Distiller: Doni Faber
Rating: 3/5 Stars
Drink: Jack Daniels Tennessee Honey
This is the Story of a Happy Marriage
by Ann Patchett
Harper Collins (Nov. 5, 2013)
305 pages
Ann Patchett admits in her collection of essays
that writing non-fiction is what she does to pay for what she loves
to do, writing fiction. And I could tell. I liked her essays; they
were good. But not nearly as good as the fiction I've read of hers
(State of Wonder).
Just to be forewarned, the title This is the
Story of a Happy Marriage is misleading. That essay ends up with
her in a happy marriage, but it is mostly about divorce and then how
she was too shell-shocked from her divorce to commit to a marriage
for eleven years.
Other than that, she was too honest. She didn't
reveal any inappropriate details, even when she was writing about
being protested against for writing pornography ("The Love
Between the Two Women is Not Normal"). But reading about her
divorce made me distinctly uncomfortable. Maybe it was just that I
couldn't relate, but I felt like her divorce was none of my business
("The Sacrament of Divorce"). I couldn't understand why
Atlantic Monthly or Harpers Magazine readers would want to know about
her life. Maybe I just don't read enough magazines.

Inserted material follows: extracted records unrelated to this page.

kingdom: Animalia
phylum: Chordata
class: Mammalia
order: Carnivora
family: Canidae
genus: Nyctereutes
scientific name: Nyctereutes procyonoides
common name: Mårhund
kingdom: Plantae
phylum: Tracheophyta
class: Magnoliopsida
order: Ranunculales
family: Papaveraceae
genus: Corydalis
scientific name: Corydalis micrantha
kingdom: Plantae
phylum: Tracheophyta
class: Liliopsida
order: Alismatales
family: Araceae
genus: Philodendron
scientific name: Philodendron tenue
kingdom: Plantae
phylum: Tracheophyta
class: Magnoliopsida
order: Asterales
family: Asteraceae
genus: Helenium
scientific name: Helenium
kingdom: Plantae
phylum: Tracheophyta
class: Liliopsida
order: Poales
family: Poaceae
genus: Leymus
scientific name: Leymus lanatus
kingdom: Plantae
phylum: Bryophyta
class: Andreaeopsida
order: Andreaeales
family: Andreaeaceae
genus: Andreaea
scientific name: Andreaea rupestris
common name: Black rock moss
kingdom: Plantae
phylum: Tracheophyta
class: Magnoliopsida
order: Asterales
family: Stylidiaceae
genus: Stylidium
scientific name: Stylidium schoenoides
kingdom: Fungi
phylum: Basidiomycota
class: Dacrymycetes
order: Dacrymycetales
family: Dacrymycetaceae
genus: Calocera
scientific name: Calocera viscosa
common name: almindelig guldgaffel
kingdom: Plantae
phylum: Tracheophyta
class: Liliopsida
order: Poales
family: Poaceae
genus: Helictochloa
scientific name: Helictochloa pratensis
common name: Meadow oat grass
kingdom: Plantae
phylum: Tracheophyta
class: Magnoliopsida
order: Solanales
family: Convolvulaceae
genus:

On the other hand, some of the essays I enjoyed
the most had nothing to do with anything I've ever experienced. I
fell in love with her when she described practicing jumping over the
wall at the Cambridge Public Library in preparation for becoming a
cop, but really for the sake of a story. Never more does she seem
like the writer than when in her oral exam, she tells two cops, "I
know who to face down and who to ignore. I consider telling them that
I know whom to face down and whom to ignore, but even though it would
be grammatically correct, I don't think it would further my case"
("The Wall").
And then there were the essays I could relate
to like the one about her grandma slowly losing her abilities to old
age ("Love Sustained"). Everyone has a grandma. It made
me want to write about my grandma, see my grandma while I still
could. And her essays on writing made me feel like maybe someday I
can be a writer as long as I'm willing to face down my own
inadequacies ("The Getaway Car").
I had to do a little bit of digging for the
drink pairing. Ann Patchett owns a bookstore called Parnassus in
Nashville which apparently doesn't have a cafe. But they have a
working relationship with Bluebird Cafe, which recommends for a true
Tennessee experience to try Jack Daniels Tennessee Honey.